◆ What needs to be done ◆
In this exercise, the entries below are to be transcribed exactly, line by line.
- - -
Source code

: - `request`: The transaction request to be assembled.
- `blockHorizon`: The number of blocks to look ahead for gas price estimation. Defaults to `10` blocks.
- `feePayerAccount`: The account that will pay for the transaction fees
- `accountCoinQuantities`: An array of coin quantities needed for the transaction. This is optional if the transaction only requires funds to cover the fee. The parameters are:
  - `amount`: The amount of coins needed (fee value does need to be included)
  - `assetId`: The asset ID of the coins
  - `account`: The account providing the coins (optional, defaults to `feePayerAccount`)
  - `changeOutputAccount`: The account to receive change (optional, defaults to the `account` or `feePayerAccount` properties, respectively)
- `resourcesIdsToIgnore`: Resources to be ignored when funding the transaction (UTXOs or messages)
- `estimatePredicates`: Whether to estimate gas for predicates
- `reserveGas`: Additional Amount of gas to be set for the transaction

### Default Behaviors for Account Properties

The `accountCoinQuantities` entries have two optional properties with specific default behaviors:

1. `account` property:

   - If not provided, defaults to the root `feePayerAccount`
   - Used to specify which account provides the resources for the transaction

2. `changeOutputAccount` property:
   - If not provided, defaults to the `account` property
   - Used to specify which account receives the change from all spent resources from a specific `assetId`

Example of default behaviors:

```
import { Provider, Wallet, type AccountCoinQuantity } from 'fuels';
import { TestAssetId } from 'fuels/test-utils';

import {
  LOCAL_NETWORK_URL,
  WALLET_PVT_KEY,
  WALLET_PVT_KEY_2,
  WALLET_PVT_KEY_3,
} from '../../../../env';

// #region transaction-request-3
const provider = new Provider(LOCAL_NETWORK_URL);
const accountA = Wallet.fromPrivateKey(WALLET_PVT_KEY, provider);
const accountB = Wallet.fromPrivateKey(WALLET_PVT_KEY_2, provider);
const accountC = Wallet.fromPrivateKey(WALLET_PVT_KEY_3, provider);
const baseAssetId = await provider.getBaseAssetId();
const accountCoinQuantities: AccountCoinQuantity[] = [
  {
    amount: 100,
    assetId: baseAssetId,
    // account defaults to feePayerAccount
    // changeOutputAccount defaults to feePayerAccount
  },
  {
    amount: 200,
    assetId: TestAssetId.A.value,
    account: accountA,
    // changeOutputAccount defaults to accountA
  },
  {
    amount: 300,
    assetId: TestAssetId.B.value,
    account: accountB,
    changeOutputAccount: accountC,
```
- - -
◆ Solution to this problem ◆
Source code

: - `request`: The transaction request to be assembled.
- `blockHorizon`: The number of blocks to look ahead for gas price estimation. Defaults to `10` blocks.
- `feePayerAccount`: The account that will pay for the transaction fees
- `accountCoinQuantities`: An array of coin quantities needed for the transaction. This is optional if the transaction only requires funds to cover the fee. The parameters are:
  - `amount`: The amount of coins needed (fee value does need to be included)
  - `assetId`: The asset ID of the coins
  - `account`: The account providing the coins (optional, defaults to `feePayerAccount`)
  - `changeOutputAccount`: The account to receive change (optional, defaults to the `account` or `feePayerAccount` properties, respectively)
- `resourcesIdsToIgnore`: Resources to be ignored when funding the transaction (UTXOs or messages)
- `estimatePredicates`: Whether to estimate gas for predicates
- `reserveGas`: Additional Amount of gas to be set for the transaction

### Default Behaviors for Account Properties

The `accountCoinQuantities` entries have two optional properties with specific default behaviors:

1. `account` property:

   - If not provided, defaults to the root `feePayerAccount`
   - Used to specify which account provides the resources for the transaction

2. `changeOutputAccount` property:
   - If not provided, defaults to the `account` property
   - Used to specify which account receives the change from all spent resources from a specific `assetId`

Example of default behaviors:

```
import { Provider, Wallet, type AccountCoinQuantity } from 'fuels';
import { TestAssetId } from 'fuels/test-utils';

import {
  LOCAL_NETWORK_URL,
  WALLET_PVT_KEY,
  WALLET_PVT_KEY_2,
  WALLET_PVT_KEY_3,
} from '../../../../env';

// #region transaction-request-3
const provider = new Provider(LOCAL_NETWORK_URL);
const accountA = Wallet.fromPrivateKey(WALLET_PVT_KEY, provider);
const accountB = Wallet.fromPrivateKey(WALLET_PVT_KEY_2, provider);
const accountC = Wallet.fromPrivateKey(WALLET_PVT_KEY_3, provider);
const baseAssetId = await provider.getBaseAssetId();
const accountCoinQuantities: AccountCoinQuantity[] = [
  {
    amount: 100,
    assetId: baseAssetId,
    // account defaults to feePayerAccount
    // changeOutputAccount defaults to feePayerAccount
  },
  {
    amount: 200,
    assetId: TestAssetId.A.value,
    account: accountA,
    // changeOutputAccount defaults to accountA
  },
  {
    amount: 300,
    assetId: TestAssetId.B.value,
    account: accountB,
    changeOutputAccount: accountC,
```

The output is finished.